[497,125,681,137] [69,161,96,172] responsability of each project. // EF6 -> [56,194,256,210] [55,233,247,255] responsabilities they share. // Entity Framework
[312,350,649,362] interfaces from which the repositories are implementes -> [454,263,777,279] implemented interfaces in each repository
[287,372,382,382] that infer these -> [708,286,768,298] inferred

...

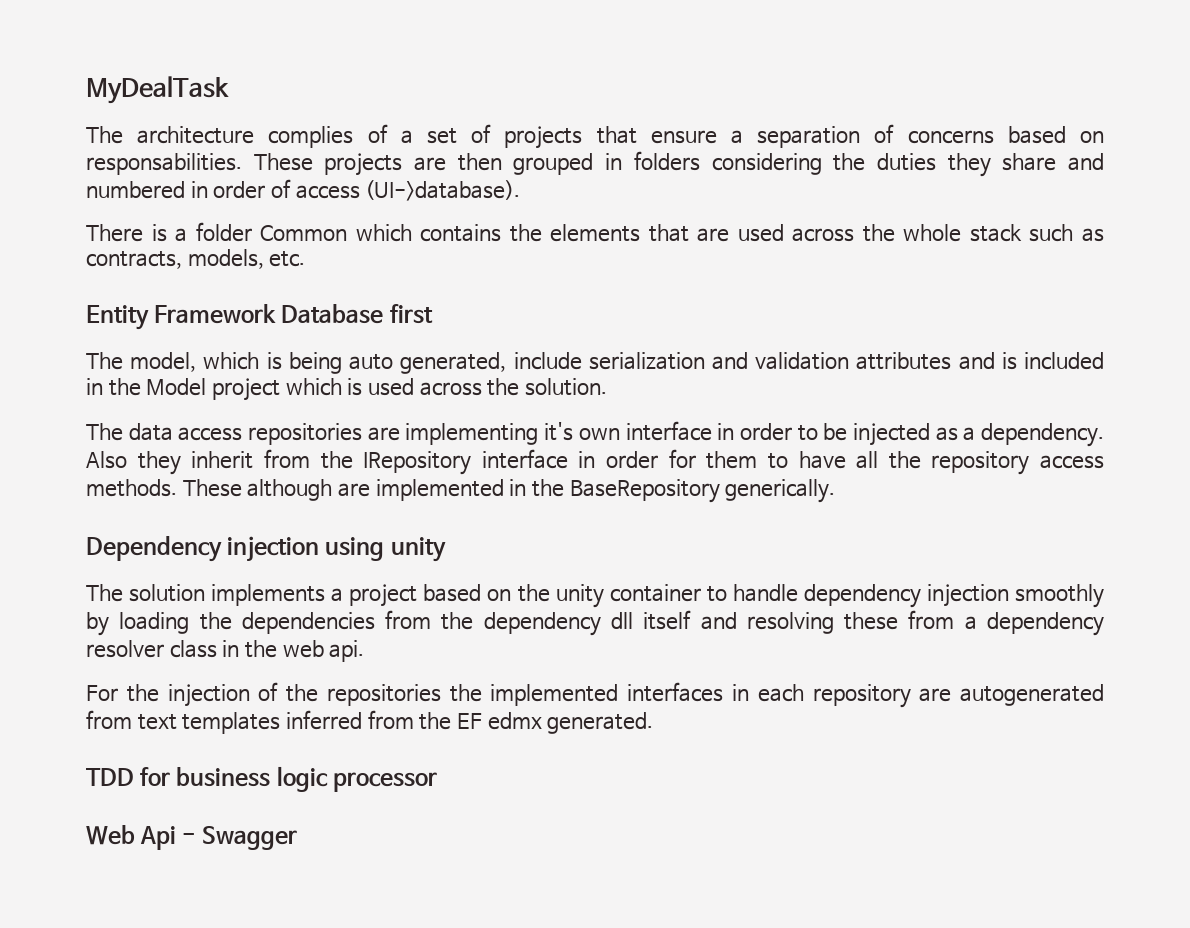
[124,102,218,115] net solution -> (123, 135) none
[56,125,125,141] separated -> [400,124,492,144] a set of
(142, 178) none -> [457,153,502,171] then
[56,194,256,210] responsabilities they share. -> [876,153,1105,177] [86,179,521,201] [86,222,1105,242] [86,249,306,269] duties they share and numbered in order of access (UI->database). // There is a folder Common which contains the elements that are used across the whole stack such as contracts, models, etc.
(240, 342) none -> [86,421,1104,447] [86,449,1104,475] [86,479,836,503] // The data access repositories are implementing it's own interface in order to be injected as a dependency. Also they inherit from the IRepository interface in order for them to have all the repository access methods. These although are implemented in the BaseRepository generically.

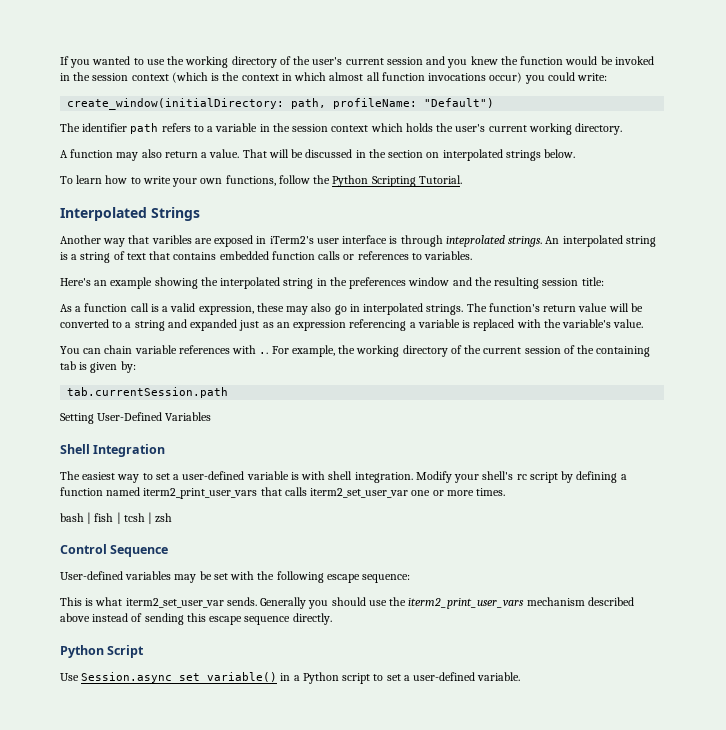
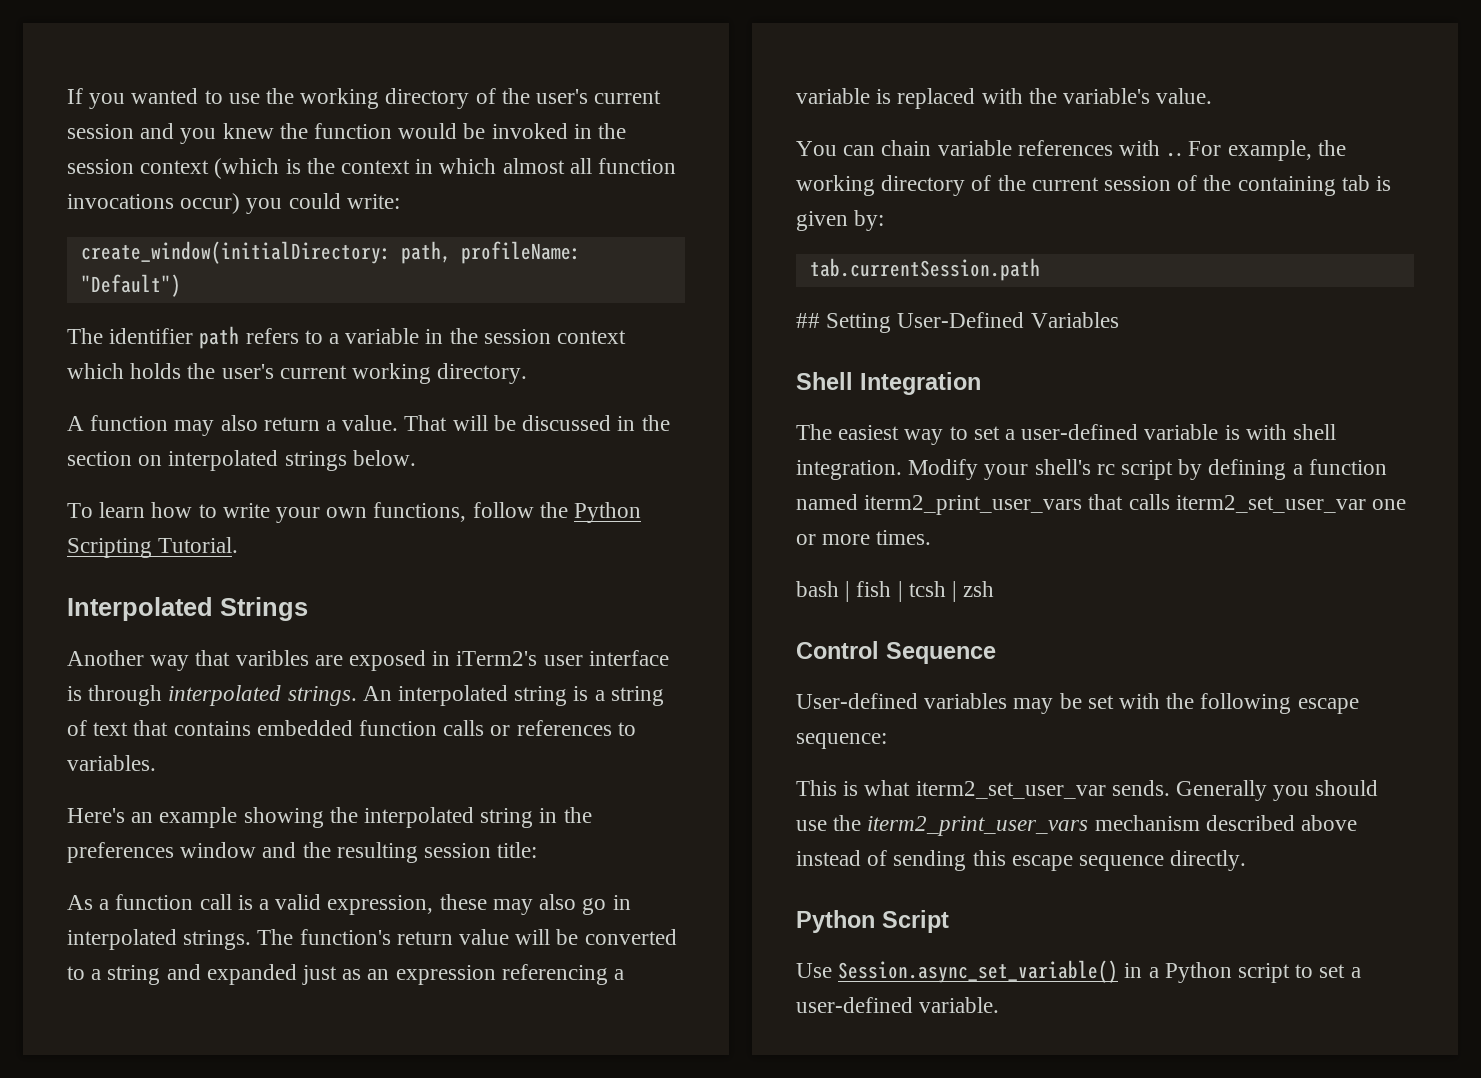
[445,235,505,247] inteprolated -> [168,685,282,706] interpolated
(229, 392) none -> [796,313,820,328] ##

# Activity
Filter the listing above so that only lines holding the word "share" remain, and report those lines.

# Answer space
[497,125,681,137] [69,161,96,172] responsability of each project. // EF6 -> [56,194,256,210] [55,233,247,255] responsabilities they share. // Entity Framework
[56,194,256,210] responsabilities they share. -> [876,153,1105,177] [86,179,521,201] [86,222,1105,242] [86,249,306,269] duties they share and numbered in order of access (UI->database). // There is a folder Common which contains the elements that are used across the whole stack such as contracts, models, etc.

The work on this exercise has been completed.